Can you extract the rows below, starting at the line containing "Rendered at 1654 by 1241 pixels." and ending at the line containing "picture [0, 0, 1654, 1241]", both included, and reproduce them word for word?

Record excerpts start

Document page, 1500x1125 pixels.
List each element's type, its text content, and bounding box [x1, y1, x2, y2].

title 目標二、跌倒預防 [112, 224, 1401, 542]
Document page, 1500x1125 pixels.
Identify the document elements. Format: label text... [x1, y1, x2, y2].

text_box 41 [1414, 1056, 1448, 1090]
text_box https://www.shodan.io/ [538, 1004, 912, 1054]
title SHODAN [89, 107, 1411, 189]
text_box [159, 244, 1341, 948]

Record excerpts end
Record excerpts start

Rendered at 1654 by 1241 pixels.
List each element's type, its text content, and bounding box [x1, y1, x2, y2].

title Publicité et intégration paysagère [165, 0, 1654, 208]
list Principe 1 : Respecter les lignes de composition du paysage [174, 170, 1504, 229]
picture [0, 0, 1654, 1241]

Record excerpts end

### Response to this exercise
Rendered at 1654 by 1241 pixels.
List each element's type, its text content, and bounding box [x1, y1, x2, y2].

title Publicité et intégration paysagère [165, 0, 1654, 208]
list Principe 1 : Respecter les lignes de composition du paysage [174, 170, 1504, 229]
picture [0, 0, 1654, 1241]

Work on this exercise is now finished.